Australian businesses operating or supplying to the EU are also likely to face heightened scrutiny under the EU’s Forced Labour Regulation. The Forced Labour Regulation empowers EU authorities to investigate any products in the European market that may be made with forced labour.  This includes Australian products and parts of products. 

Where products are found to have been made with forced labour, they will be prohibited from the EU market and may be detained at the border. 

This Regulation comes into effect in December 2027 and should be on the radar of all Australian businesses that export to the EU, especially those that operate in high risk industries or source high risk materials. European business will require Australian business in their supply chain to meet those standards. 

In Australia, the Government is considering a proposal to allow the formal declaration of particular products or industries, as carrying a high modern slavery risk. The idea is this information would help strengthen company’s action by highlighting risks that warrant special attention. 

Such declarations which are published already exist or are in development in other jurisdictions, including the US and the EU. 

Any Australian declaration of high-risk matters would need to take account declarations in other countries. In our initial discussions with business we have heard that many see value in having an official declaration of risks relevant to the Australian market. 

This would provide useful guidance and support business engagement with internal and external stakeholders, including suppliers. 

For these declarations to have real impact though, we need to have better visibility on what high-risk goods are entering the country. 

Compared to other jurisdictions, Australia has a significant blind spot around what goods are entering our country. Every day, Australia receives thousands of shipments from around the world. Yet our current import controls do not consider whether goods were made with forced labour.

Even if this were to be rectified, current laws prevent the sharing of this information with the public or across government agencies. An impactful high-risk declaration regime would require the Government to ensure a greater level of transparency of customs data. 

Without strong action, Australia risks becoming a dumping ground for goods barred from being sold in other developed economies. Without an equivalently effective response, the Australian market is likely to see an increase in goods entering Australia that have been made using forced labour. 

In conclusion, let me finish by reminding us all of why we do this.

I know there is some frustration in business about the requirement to report under the Act. 

I know from meeting with a lot of board directors in the last six months that there is a deal of anxiety around having to report a positive finding of modern slavery in their supply chains. Fear of impact on their reputation and shareprice are among these concerns. 

I would like to acknowledge that at least two of the companies in the room today have found, remediated and reported on instances of modern slavery in their supply chain. A handful of others have reported finding and addressing forced labour indicators.

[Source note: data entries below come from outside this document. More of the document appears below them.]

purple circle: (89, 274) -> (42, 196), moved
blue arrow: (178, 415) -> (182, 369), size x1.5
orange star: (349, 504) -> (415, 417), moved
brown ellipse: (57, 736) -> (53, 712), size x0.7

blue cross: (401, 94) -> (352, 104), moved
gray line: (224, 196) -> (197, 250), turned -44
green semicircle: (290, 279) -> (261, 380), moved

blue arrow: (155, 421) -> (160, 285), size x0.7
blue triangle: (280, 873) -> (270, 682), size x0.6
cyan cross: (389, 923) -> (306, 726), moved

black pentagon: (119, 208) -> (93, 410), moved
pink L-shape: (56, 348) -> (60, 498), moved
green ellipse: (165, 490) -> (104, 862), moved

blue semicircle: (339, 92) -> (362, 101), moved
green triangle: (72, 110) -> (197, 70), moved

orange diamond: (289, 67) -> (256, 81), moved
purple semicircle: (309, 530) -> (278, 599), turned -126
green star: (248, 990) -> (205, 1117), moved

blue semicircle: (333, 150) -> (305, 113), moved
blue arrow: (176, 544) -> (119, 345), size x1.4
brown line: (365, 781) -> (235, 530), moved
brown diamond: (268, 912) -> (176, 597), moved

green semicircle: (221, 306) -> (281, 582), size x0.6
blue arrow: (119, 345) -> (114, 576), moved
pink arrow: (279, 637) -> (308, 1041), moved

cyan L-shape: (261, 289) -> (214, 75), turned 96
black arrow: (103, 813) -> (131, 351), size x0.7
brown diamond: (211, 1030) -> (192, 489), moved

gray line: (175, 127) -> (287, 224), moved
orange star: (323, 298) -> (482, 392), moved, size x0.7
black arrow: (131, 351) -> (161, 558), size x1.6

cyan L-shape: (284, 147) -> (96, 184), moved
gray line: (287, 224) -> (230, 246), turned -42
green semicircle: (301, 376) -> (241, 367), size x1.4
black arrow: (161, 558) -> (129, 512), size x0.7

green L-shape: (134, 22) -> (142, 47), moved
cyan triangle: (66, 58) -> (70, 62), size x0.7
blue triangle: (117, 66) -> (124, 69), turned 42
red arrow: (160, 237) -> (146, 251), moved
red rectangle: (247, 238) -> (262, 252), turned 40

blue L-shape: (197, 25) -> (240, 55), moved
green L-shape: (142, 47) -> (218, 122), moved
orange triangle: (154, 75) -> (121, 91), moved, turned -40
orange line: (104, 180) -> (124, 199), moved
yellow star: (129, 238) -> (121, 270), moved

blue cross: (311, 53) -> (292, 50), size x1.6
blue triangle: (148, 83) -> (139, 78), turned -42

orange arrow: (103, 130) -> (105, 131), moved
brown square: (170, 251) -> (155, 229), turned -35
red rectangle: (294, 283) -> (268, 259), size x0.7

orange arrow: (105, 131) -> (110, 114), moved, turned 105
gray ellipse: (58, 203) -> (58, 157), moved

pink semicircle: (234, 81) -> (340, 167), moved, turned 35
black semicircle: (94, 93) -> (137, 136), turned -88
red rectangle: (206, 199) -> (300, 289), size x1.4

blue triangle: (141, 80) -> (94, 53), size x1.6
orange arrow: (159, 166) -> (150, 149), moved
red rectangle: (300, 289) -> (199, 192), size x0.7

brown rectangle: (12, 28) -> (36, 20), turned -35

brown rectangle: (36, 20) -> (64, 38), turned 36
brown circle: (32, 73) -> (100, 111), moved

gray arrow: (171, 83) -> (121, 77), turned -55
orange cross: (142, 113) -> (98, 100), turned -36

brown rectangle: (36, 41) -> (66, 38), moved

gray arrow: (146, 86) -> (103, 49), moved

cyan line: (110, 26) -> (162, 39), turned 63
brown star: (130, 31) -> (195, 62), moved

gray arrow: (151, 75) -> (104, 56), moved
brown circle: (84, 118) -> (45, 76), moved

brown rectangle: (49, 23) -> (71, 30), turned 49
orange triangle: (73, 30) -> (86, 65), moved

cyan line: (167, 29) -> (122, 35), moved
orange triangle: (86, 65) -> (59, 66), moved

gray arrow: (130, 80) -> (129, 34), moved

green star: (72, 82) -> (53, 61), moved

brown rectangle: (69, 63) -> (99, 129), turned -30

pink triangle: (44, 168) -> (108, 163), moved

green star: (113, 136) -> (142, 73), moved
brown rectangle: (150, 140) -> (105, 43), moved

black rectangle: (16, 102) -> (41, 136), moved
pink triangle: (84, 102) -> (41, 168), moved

This is what success looks like and it should be celebrated because it shows the system is working. It is about assisting people to live and work in freedom and dignity.

After six years of the Modern Slavery Act, it is time to make the identified improvements. Whatever the pace of reform, the direction of change is clear. 

Thank you for the opportunity to speak to you today. My Office is available to assist with any challenges you encounter responding to your obligations under the Modern Slavery Act.